He never held office in Georgia, so how could you "vet" him?
He ran for office, but lost with only 26% of the vote in a primary. Hopefully, that isn't what you meant by "vetted", because he'll need a bit more than that to win the nomination.
The other poster is right. Cain sounds good, but a lot of candidates sound good -- the argument is over their record in public office. Perry would sound like the perfect candidate if he wasn't talking about and explaining actions he took when he was a successful governor for 10 years.
Cain has some business executive experience, but not only is that entirely different from government executive experience, it also is private -- you have little visibility into the decisions he actually made.
A private executive, even one who runs a subsidiary like Cain started with and has to answer to superiors, is a dictatorship. As president, he made decisions, and they happened. He didn't have to compromise, didn't have to sell, didn't have to get someone to vote for most things. He may have had to convince a board of scared office-holders who thought their company was going under.
We already know that conservatives are scared to death of a President of the United States who acts like a dictator.
Anyway, "The elites are scared of him" is both a meaningless statement meant to sound serious but it isn't, and in fact it doesn't appear to even be true. Romney, who by any measure is the elite's candidate, LOVES Cain, and says nothing bad about him. I haven't seen any "elites" attacking Cain. Maybe they will later when he's the only candidate left other than Romney.
So, having "vetted" him in Georgia, how does Cain handle things when he has to compromise? We have no real evidence. We have ONE clue:
Cain supports the FairTax. Fairtax eliminates the income tax and replaces it with a sales tax. But Cain doesn't think we can pass the Fairtax. So before day one, before he even TRIES to push the plan he supports, he came up with a bastardized, hybrid version called "9-9-9", which he readily admits is sub-optimal, and is a compromise of what we CAN do. He hopes to get to the Fairtax later.
And then, within the 9-9-9 plan, whose biggest selling point is supposedly that we ALL have skin in the game, he exempted sales of used items, because the poor people can buy used things and not pay taxes. And then he added 'enterprize zones', where some preferred localities (based on I guess their ability to lobby for it) get to be tax-free, while their neighbors have to pay taxes.
This will "revililize" run-down places, but encouraging businesses to pull out of healthy, productive areas of the country and move to the places that couldn't support business. It rewards failure by giving it a tax break.
That is the ONE clue we have as to how Cain handles not being able to dictate his way.
Cain sounds great. He's a conservative talk show host on conservative radio, and he knows what his audience wants to hear, and so far as I can tell he truly believes everything he says. But we don't know how that will translate into governance, because he's never governed anything.
Can you do me a favor and give an example of a decision or a duty inherent to “governing” which is beyond the capabilities of a leader from the private sector?
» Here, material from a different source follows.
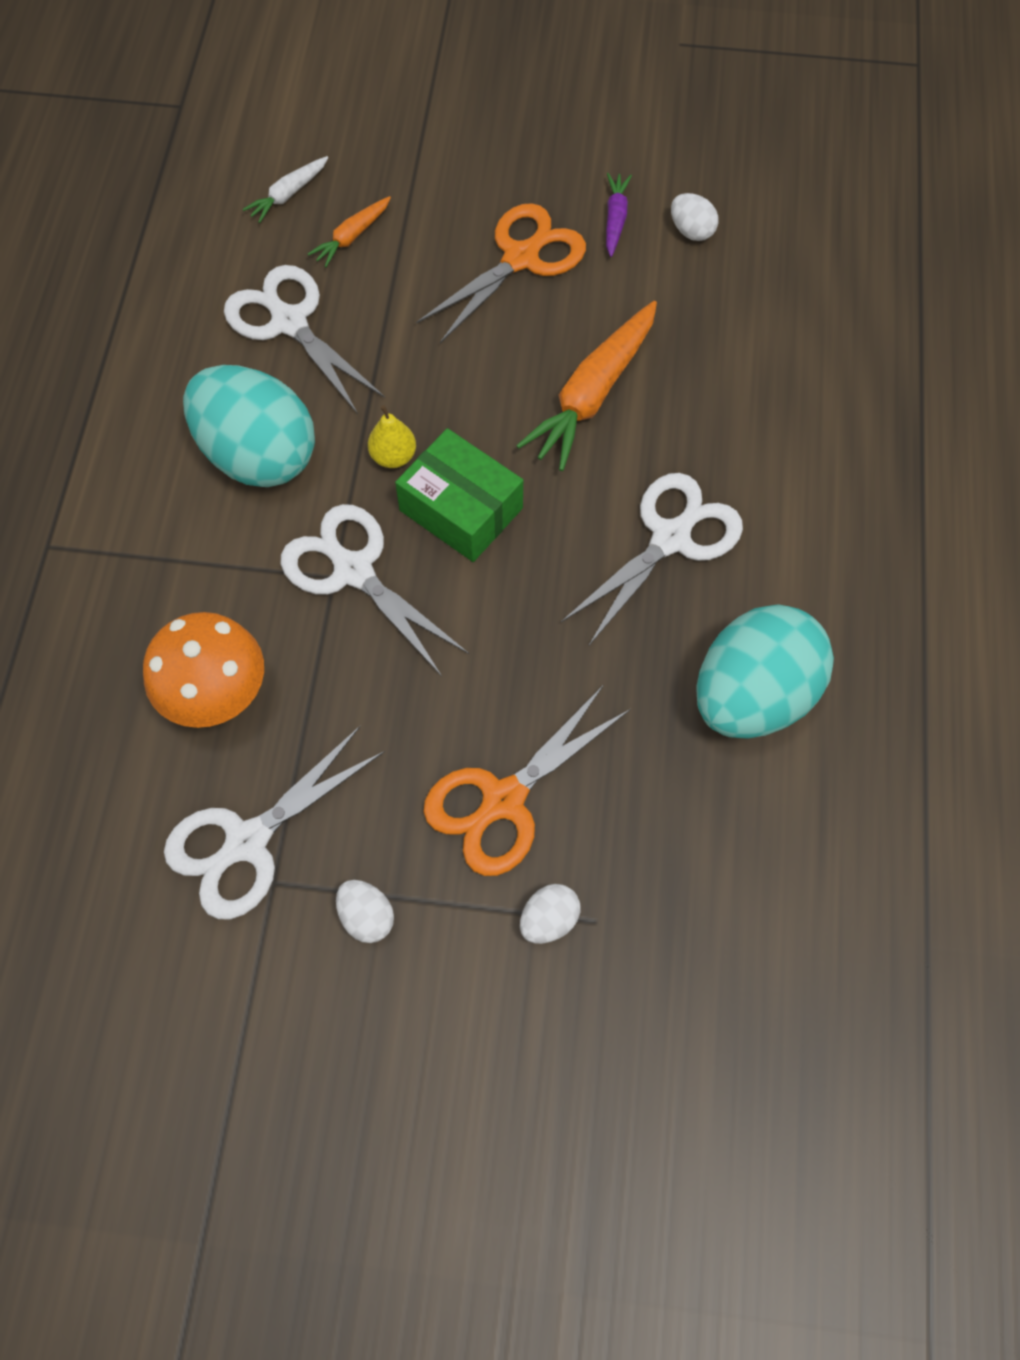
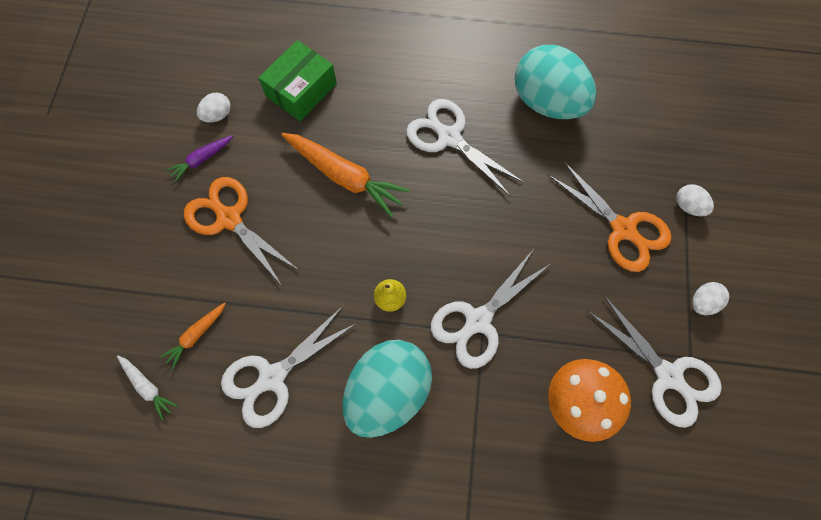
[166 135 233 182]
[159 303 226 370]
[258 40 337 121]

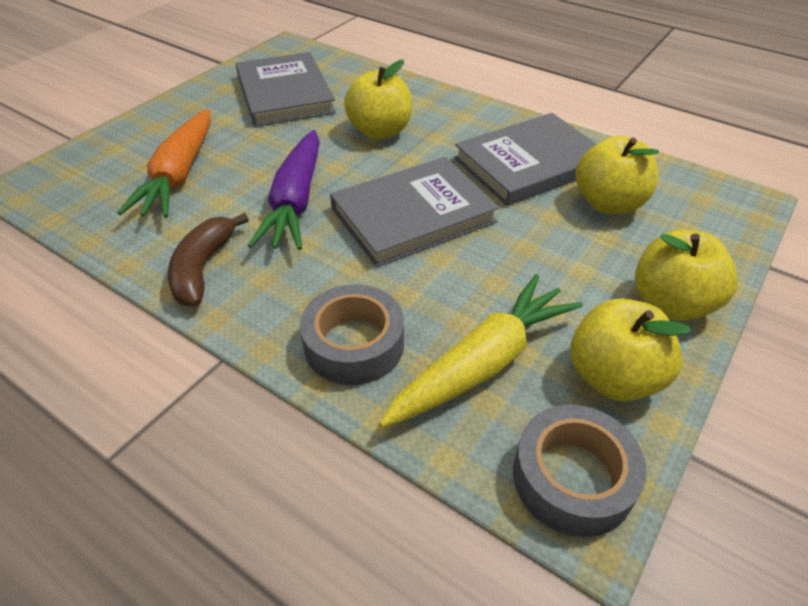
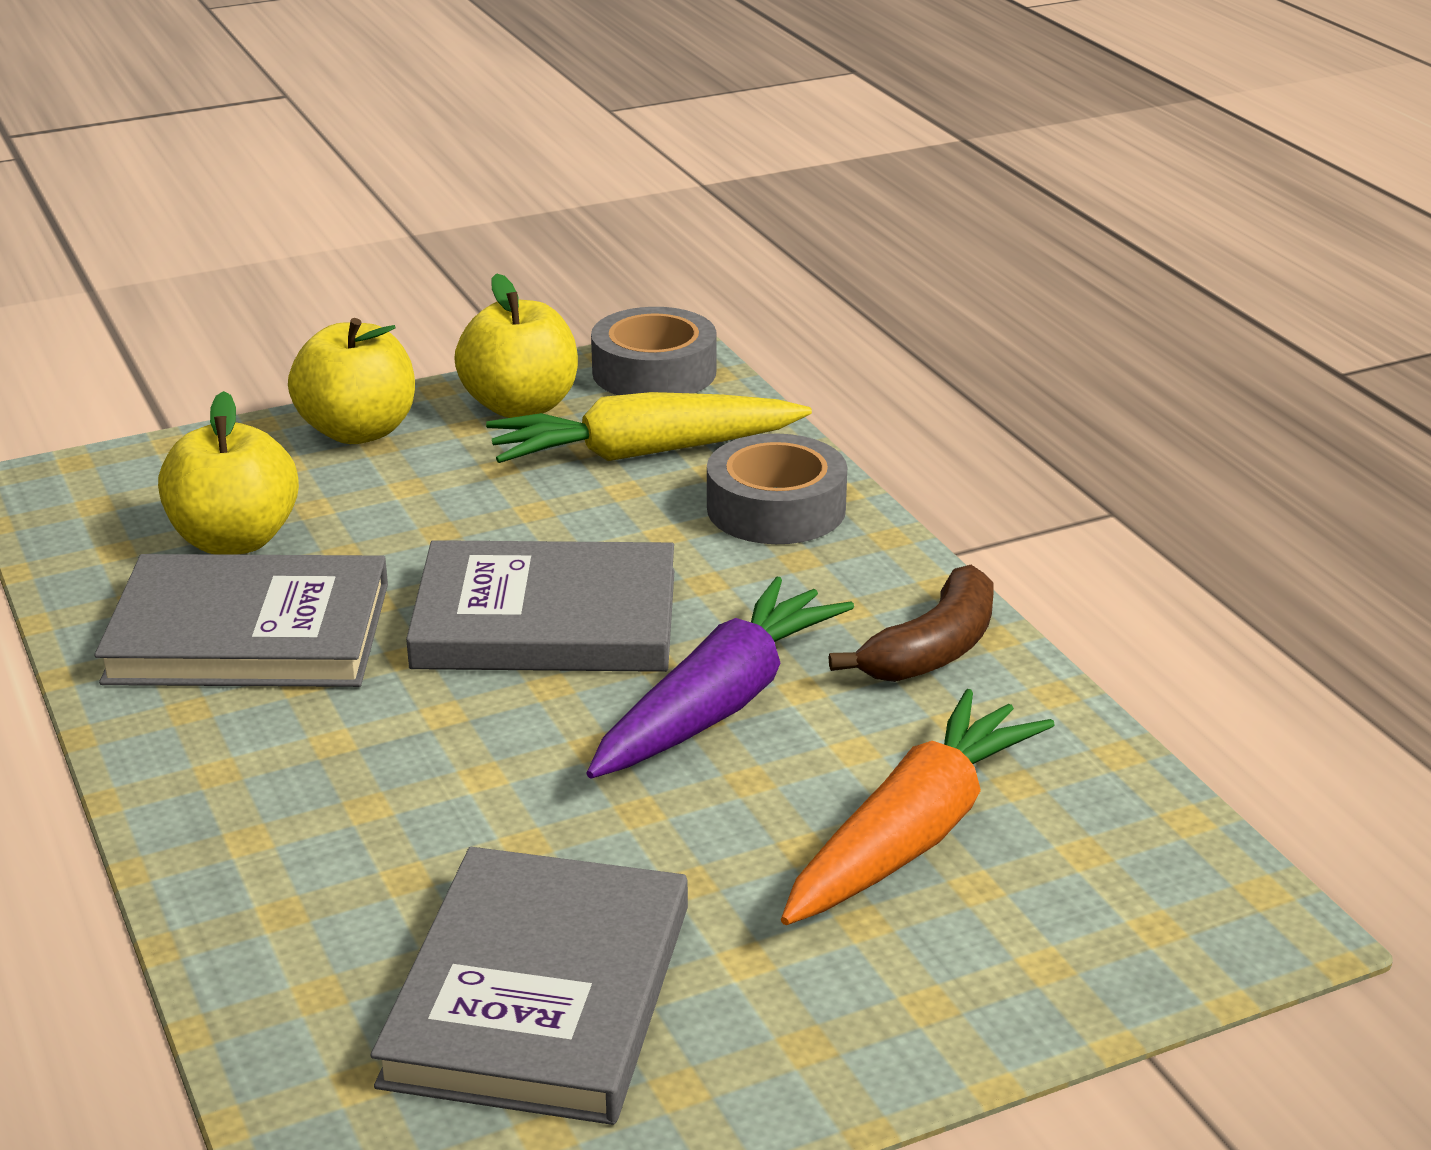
[344 60 412 139] (first image)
Just found out something. Karl Rove jumped in to support Cains opponent in Georgia. He threw the Republican machine at him.
Maybe next time Karl Rove bloviates he should give FULL DISCLOSURE
We have vetted Cain by listening to him on the radio for years and has always been consistant which by the way we have heard more from him than either of our senators and he is 10 times the conservative they claim to be.